La substitution nicotinique provisoire :

  • fournit à l’organisme la nicotine sans les autres substances toxiques contenues dans la cigarette (goudron, gaz irritants, etc.),
  • permet de réduire, voire d’éviter les symptômes de manque initiaux (sautes d’humeur, nervosité, troubles de la concentration, forte envie de fumer, prise de poids),
  • peut permettre de couper le lien entre la dépendance au tabac et le rituel de la cigarette,
  • permet d’améliorer nettement les chances de réussite. Il est important que le dosage soit suffisamment élevé (cet aspect a souvent été insuffisamment pris en compte jusqu’à présent). Étant donné que même à haute dose, les substituts ne peuvent pas imiter l’afflux rapide de nicotine inhalée, il faut donner des explications au patient. Les combinaisons de substituts nicotiniques à effet lent et rapide ont particulièrement fait leurs preuves. Un produit à effet rapide peut continuer à être utilisé au-delà des 3 premiers mois (réduction du craving).

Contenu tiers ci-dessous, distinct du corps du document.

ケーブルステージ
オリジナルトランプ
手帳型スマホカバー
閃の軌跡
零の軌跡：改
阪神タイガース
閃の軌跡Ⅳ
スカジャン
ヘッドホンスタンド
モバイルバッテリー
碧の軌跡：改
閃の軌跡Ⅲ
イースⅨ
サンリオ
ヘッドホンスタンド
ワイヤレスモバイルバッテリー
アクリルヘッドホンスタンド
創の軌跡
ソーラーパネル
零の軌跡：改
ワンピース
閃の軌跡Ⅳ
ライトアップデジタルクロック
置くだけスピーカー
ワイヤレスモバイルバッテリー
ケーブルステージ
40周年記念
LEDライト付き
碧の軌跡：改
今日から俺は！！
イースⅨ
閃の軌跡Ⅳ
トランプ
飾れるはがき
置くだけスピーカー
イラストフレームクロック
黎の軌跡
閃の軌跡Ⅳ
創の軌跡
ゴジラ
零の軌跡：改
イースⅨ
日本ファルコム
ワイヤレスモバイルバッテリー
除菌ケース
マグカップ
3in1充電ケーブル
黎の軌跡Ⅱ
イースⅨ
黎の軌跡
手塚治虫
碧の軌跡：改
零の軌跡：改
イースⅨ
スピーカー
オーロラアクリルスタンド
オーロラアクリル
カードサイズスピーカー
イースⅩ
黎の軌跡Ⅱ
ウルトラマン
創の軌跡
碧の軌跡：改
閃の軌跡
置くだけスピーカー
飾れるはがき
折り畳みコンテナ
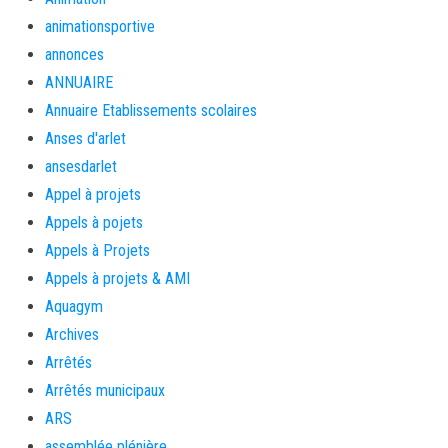
animationsportive
annonces
ANNUAIRE
Annuaire Etablissements scolaires
Anses d'arlet
ansesdarlet
Appel à projets
Appels à pojets
Appels à Projets
Appels à projets & AMI
Aquagym
Archives
Arrêtés
Arrêtés municipaux
ARS
assemblée plénière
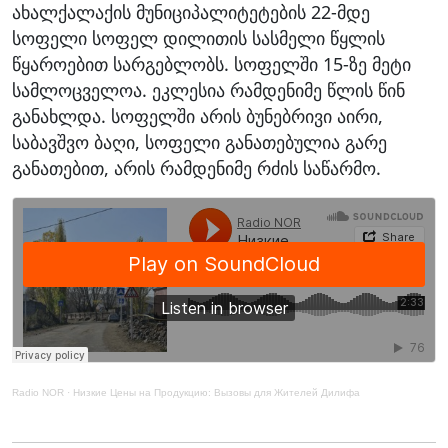
ახალქალაქის მუნიციპალიტეტების 22-მდე
სოფელი სოფელ დილითის სასმელი წყლის
წყაროებით სარგებლობს. სოფელში 15-ზე მეტი
სამლოცველოა. ეკლესია რამდენიმე წლის წინ
განახლდა. სოფელში არის ბუნებრივი აირი,
საბავშვო ბაღი, სოფელი განათებულია გარე
განათებით, არის რამდენიმე რძის საწარმო.
Radio NOR
·
Низкие Цены на Продукцию: Вызовы для Жителей Дилифа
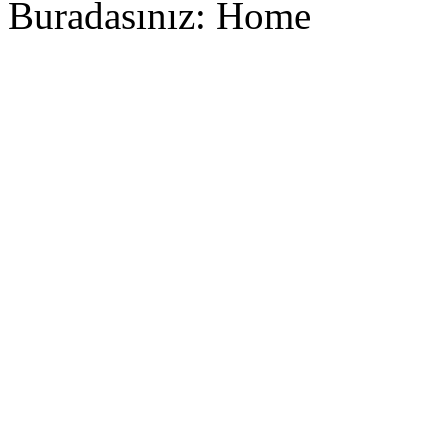
Buradasınız:
Home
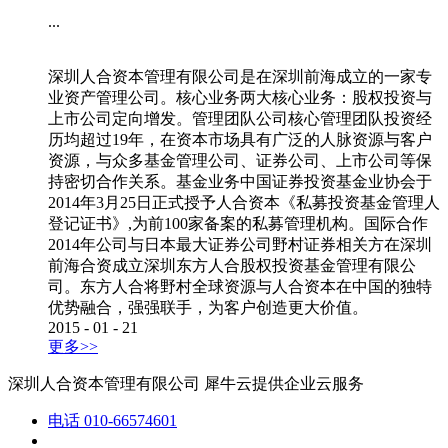
...
深圳人合资本管理有限公司是在深圳前海成立的一家专
业资产管理公司。核心业务两大核心业务：股权投资与
上市公司定向增发。管理团队公司核心管理团队投资经
历均超过19年，在资本市场具有广泛的人脉资源与客户
资源，与众多基金管理公司、证券公司、上市公司等保
持密切合作关系。基金业务中国证券投资基金业协会于
2014年3月25日正式授予人合资本《私募投资基金管理人
登记证书》,为前100家备案的私募管理机构。国际合作
2014年公司与日本最大证券公司野村证券相关方在深圳
前海合资成立深圳东方人合股权投资基金管理有限公
司。东方人合将野村全球资源与人合资本在中国的独特
优势融合，强强联手，为客户创造更大价值。
2015
-
01
-
21
更多>>
深圳人合资本管理有限公司
犀牛云提供企业云服务
电话
010-66574601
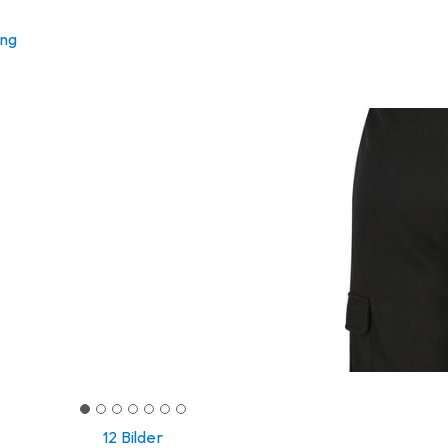
ung
12 Bilder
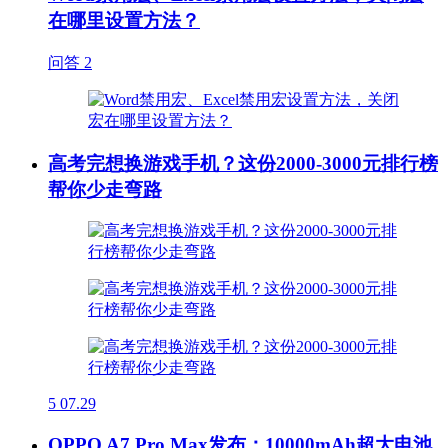
在哪里设置方法？
问答
2
高考完想换游戏手机？这份2000-3000元排行榜
帮你少走弯路
5
07.29
OPPO A7 Pro Max发布：10000mAh超大电池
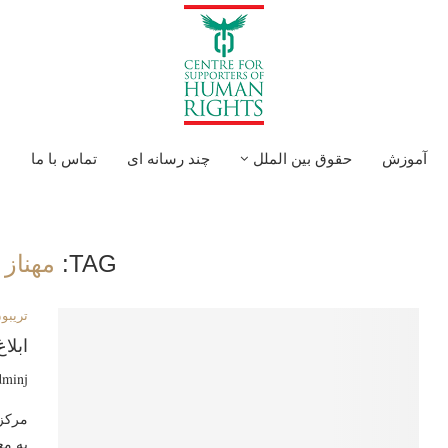
آموزش
حقوق بین الملل
چند رسانه ای
تماس با ما
ا
TAG:
مهناز 
تريبون
ابلا
dminj
مركز 
به م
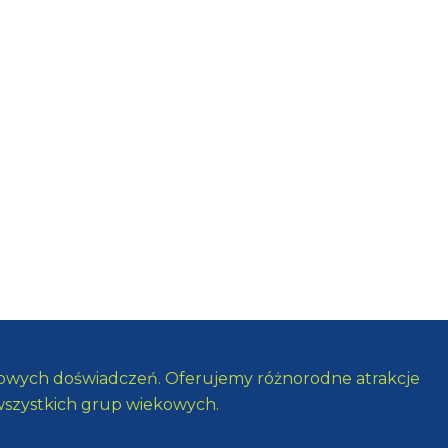
ątkowych doświadczeń. Oferujemy różnorodne atrakcje
wszystkich grup wiekowych.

Contre-indications relatives :

  • angine de poitrine instable ou s’aggravant, angor de Prinzmetal
  • arythmie pertinente du point de vue clinique
  • état après un infarctus du myocarde fraîchement survenu (dans les deux semaines) ou un accident vasculaire cérébral (si le patient ne parvient pas à arrêter de fumer malgré l’accident, on recommande aujourd’hui les substituts nicotiniques, car nettement moins dangereux)
  • grossesse
  • enfants de moins de 12 ans. Chez les adolescents, les substituts nicotiniques ne doivent être utilisés qu’en cas de forte dépendance à la nicotine.

Formes galénique :

  • Il existe diverses formes d’application permettant une adaptation individuelle du traitement de substitution. Les avantages et les inconvénients doivent être soupesés avec le patient.

On peut combiner les substituts nicotiniques :

  • On peut combiner un substitut lent (patch sur 24 h par exemple) avec des produits à effet rapide (p. ex. gommes à mâcher, comprimés à sucer, etc.).
  • On peut combiner les substituts nicotiniques et le bupropion.
  • Les traitements combinés sont plus efficaces que les monothérapies.

Au sujet de la substitution nicotinique, voir également l’article Désaccoutumance au tabac: mise à jour 2011, 1re partie.

En Suisse, deux fabricants proposent différentes formes d’application :

Début du traitement

  • Les conseils de dosage en fonction du nombre de cigarettes fumées jusqu’à présent sont indiqués sur chaque produit.

Duréedu traitement

  • De 8 à 12 semaines, jusqu’à 12 mois maximum, en réduisant progressivement la dose.

Combinaison

  • Le traitement de substitution nicotinique peut être combiné au bupropion (Zyban®), parfois (car difficilement explicable) à la varénicline (Champix®). Les premières études réalisées sur les traitements combinés indiquent une amélioration des résultats.

Coûts

  • Ils dépendent du produit, du type d’application et de la dose nécessaire mais sont en général inférieurs au prix des cigarettes fumées jusque là. Les substituts nicotiniques ne sont pas remboursés par l’assurance de base. Certaines assurances complémentaires prennent en charge tout ou partie des coûts. Il est recommandé de se renseigner au sujet des conditions auprès de sa compagnie d’assurance.

Efficacité

  • Des méta-analyses montrent que la substitution nicotinique augmente le taux de succès du traitement de désaccoutumance d’un facteur 2 à 3. Ceci est fonction de la capacité de résistance individuelle et de la qualité du soutien médical.